++++ Text provided
Photo taken near Monument Valley, Utah

Friday, November 26, 2010

What is it with Black Friday?

This was the first Thanksgiving during which we took an RV trip.  We pulled Homer from Ft. Worth to Houston on Wednesday and set up at the Lake View RV Park on South Main, a very nice park with modern facilities and friendly hosts.  The trip down here was uneventful, except when I turned on the rig’s running lights, I noticed the trailer lights worked only intermittently.  I checked the cannon plug in the bed of the pickup and didn’t notice any play, so I’m not sure what the problem might be.  Fortunately, we don’t find ourselves on the road that often after sunset, so the fix is not urgent.

On Thursday, Sandy and I met her sister, Brenda, and our daughter, Mindy, and son-in-law, Tyler, and our grandson, Mason, at Brenda’s new apartment in River Oaks.  This place is beautiful, with great views from floor-to- ceiling windows—high rise living at its best.  Brenda had gone all out in providing a Thanksgiving feast for us, all of which was acquired from gourmet venues in her local area.  We had smoked turkey with all the trimmings and scads of appetizers, imaginative sides and desserts that clearly showed the pride of the professional chefs who prepared them.  Frankly, this was a first for all of us; never before had we cooked, well, nothing, for Thanksgiving dinner.  However, this could signal an ominous trend, as the womenfolk all agreed this was an idea whose time had come.  The men looked at each other with worried faces, as if to say, “What have we done?” 

As much as we would like for our wives to be freed somewhat from kitchen chores, I think I can speak for the other guys in saying that we missed all the homemade goodies that  have become synonymous with Thanksgiving and Christmas dinners.   I allowed my good judgment to lapse for a moment and mentioned to Sandy how much I missed her homemade cornbread dressing, sweet potato casserole and pecan pie and, without missing a single bite of smoked turkey, she pointed to a three ring binder, yellowed with age and stained from its proximity to hundreds of episodes of meal preparation, and said something like, “The recipes are in there.” 

It wasn’t clear why she had brought her personal recipe book with her on this trip; I suppose she would have cooked something if asked by our hostess.  I took this as an indication that a paradigm had shifted, at least for now.  I'll approach this minefield from another direction in the future.
++++++++
++++ Task data
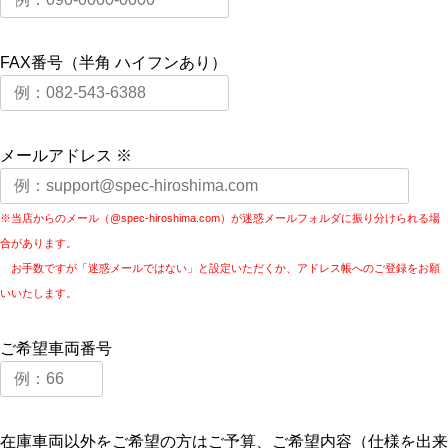
FAX番号（半角 ハイフンあり）
メールアドレス ※
※当店からのメール（@spec-hiroshima.com）が迷惑メールフォルダに振り分けられる場
合があります。
お手数ですが「迷惑メールではない」と設定いただくか、アドレス帳へのご登録をお願
いいたします。
ご希望車両番号
在庫車両以外をご希望の方はご予算、ご希望内容（仕様を出来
++++++++
# [What to do]
**A)** Return the part of the Thanksgiving post from "What is it with" up to and including "is not urgent.", word for word.
**B)** Recast the listing as a JSON list of strings with one string per line, skipping blank lines. Leave the pictures out of the answer.
The Thanksgiving post and the listing come from unrelated sources.

# [Responses for each task]
**A)**
What is it with Black Friday?

This was the first Thanksgiving during which we took an RV trip.  We pulled Homer from Ft. Worth to Houston on Wednesday and set up at the Lake View RV Park on South Main, a very nice park with modern facilities and friendly hosts.  The trip down here was uneventful, except when I turned on the rig’s running lights, I noticed the trailer lights worked only intermittently.  I checked the cannon plug in the bed of the pickup and didn’t notice any play, so I’m not sure what the problem might be.  Fortunately, we don’t find ourselves on the road that often after sunset, so the fix is not urgent.

**B)**
[
  "FAX番号（半角 ハイフンあり）",
  "メールアドレス ※",
  "※当店からのメール（@spec-hiroshima.com）が迷惑メールフォルダに振り分けられる場",
  "合があります。",
  "お手数ですが「迷惑メールではない」と設定いただくか、アドレス帳へのご登録をお願",
  "いいたします。",
  "ご希望車両番号",
  "在庫車両以外をご希望の方はご予算、ご希望内容（仕様を出来"
]